── Selected text

Our brains are incredible survival machines. Over millions of years, we’ve evolved a powerful set of mental shortcuts—what we call “common sense”—to help us navigate our world. We instinctively know that a heavy rock will fall, that a thrown spear will arc, and that pushing something makes it move. This “gut physics” is perfect for hunting, gathering, and not walking off cliffs.

The problem is that this built-in intuition is only trained for a very specific, limited set of circumstances: here on the surface of Earth, at “human” speeds, with the all-present friction of air and ground. When we try to apply this same “common sense” to the vast, strange, and beautiful rules of the wider universe—the world of planets, atoms, and the speed of light—it doesn’t just bend; it shatters.

The universe, it turns out, is far more counter-intuitive than our brains are wired to believe. Physics is the rulebook that governs everything, and it often contradicts the “rules” we’ve learned just by being alive.

────
── Dataset excerpt

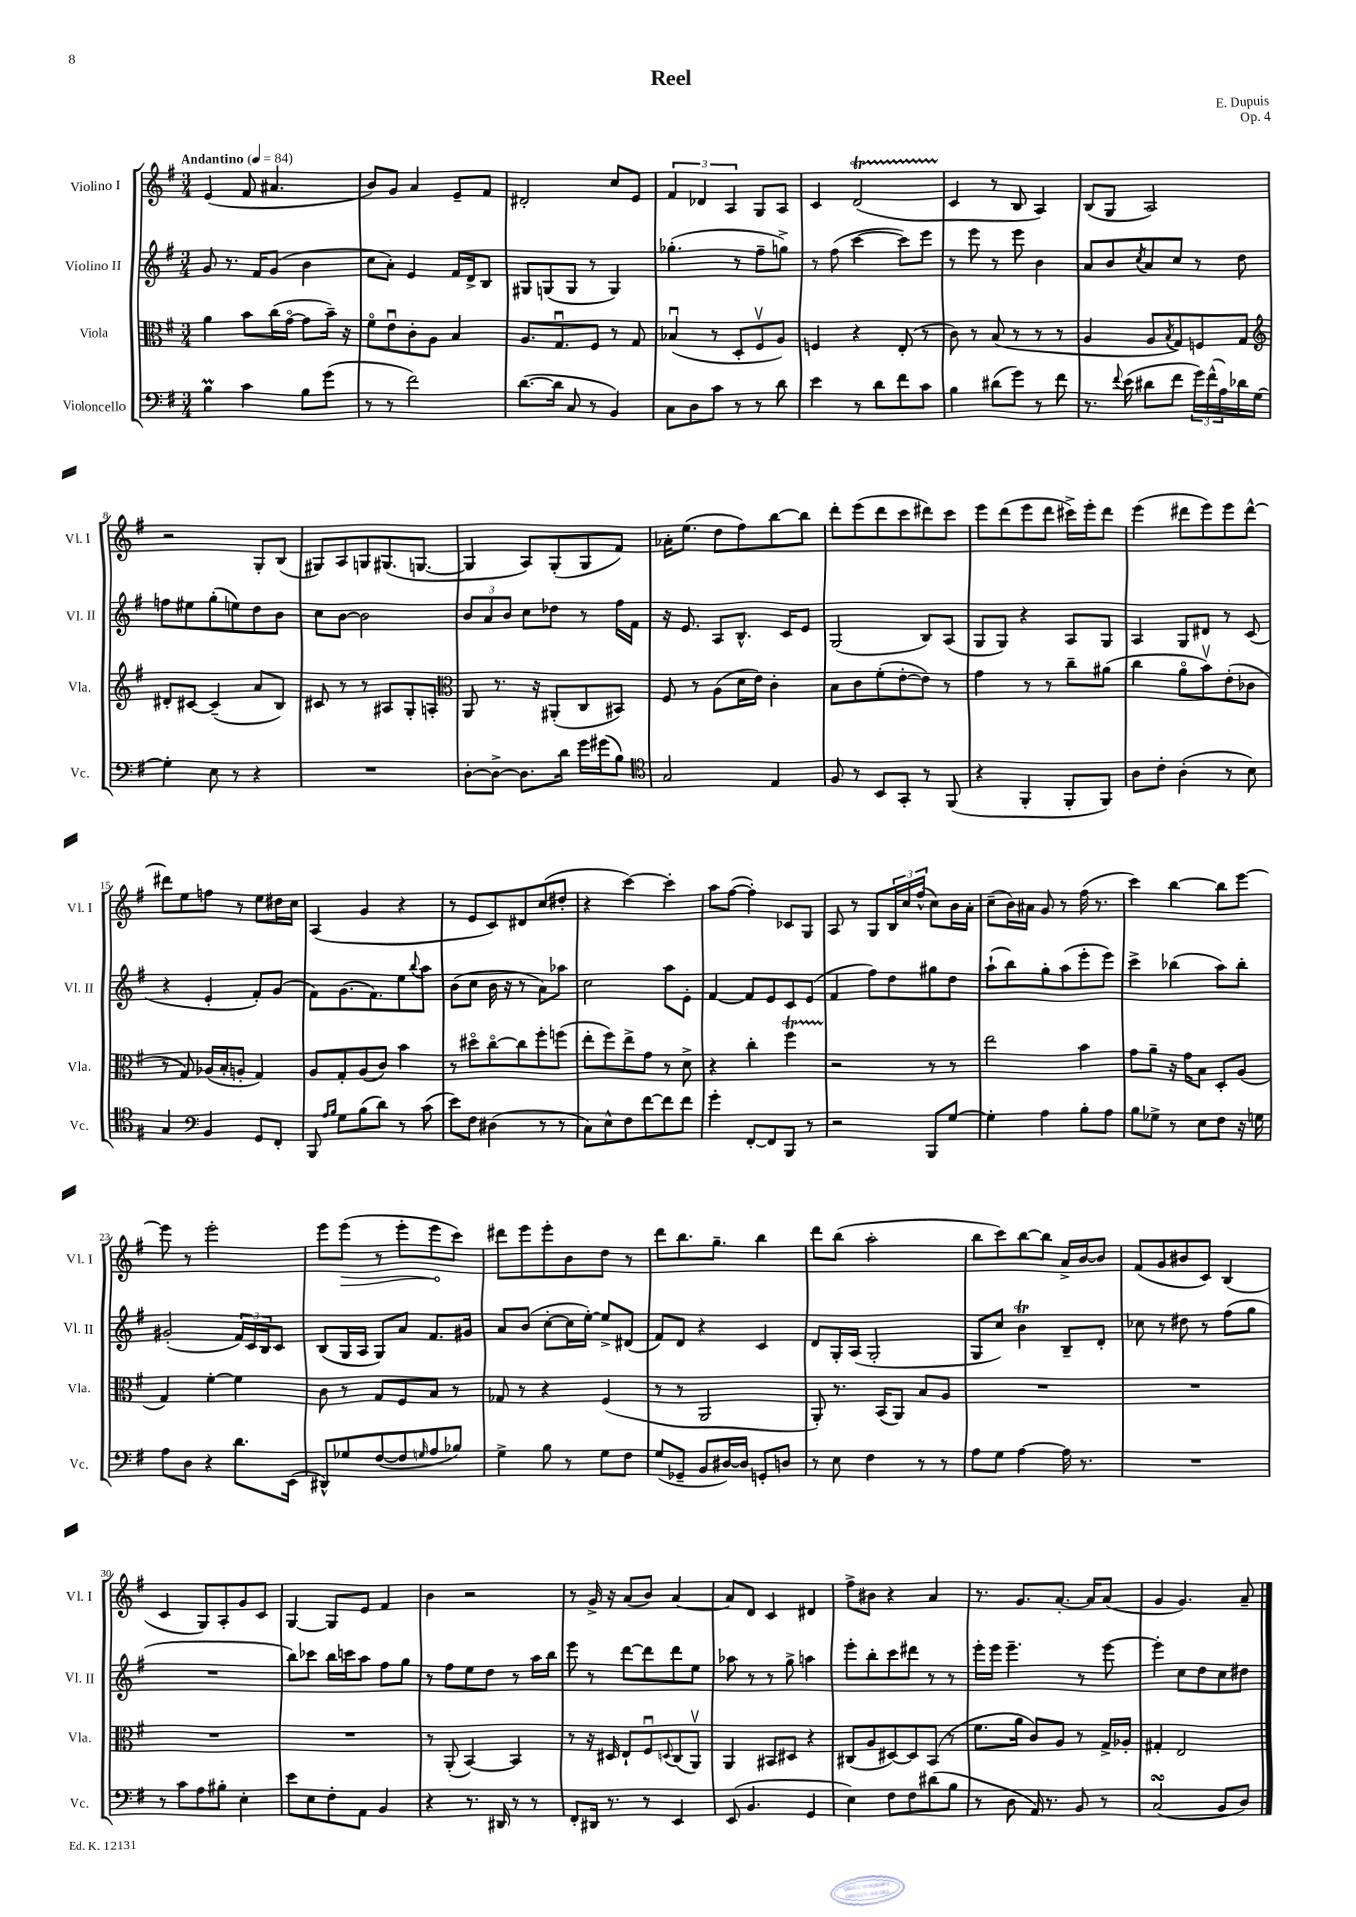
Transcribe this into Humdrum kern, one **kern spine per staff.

────

### Exercises
**1.** In the passage on intuition and physics, what is physics called?
**2.** List everything the passage on intuition and physics says we instinctively know.
Answer using only the passage on intuition and physics, not the material.

### Answers to the exercise
**1.** The rulebook that governs everything.

**2.**
- A heavy rock will fall.
- A thrown spear will arc.
- Pushing something makes it move.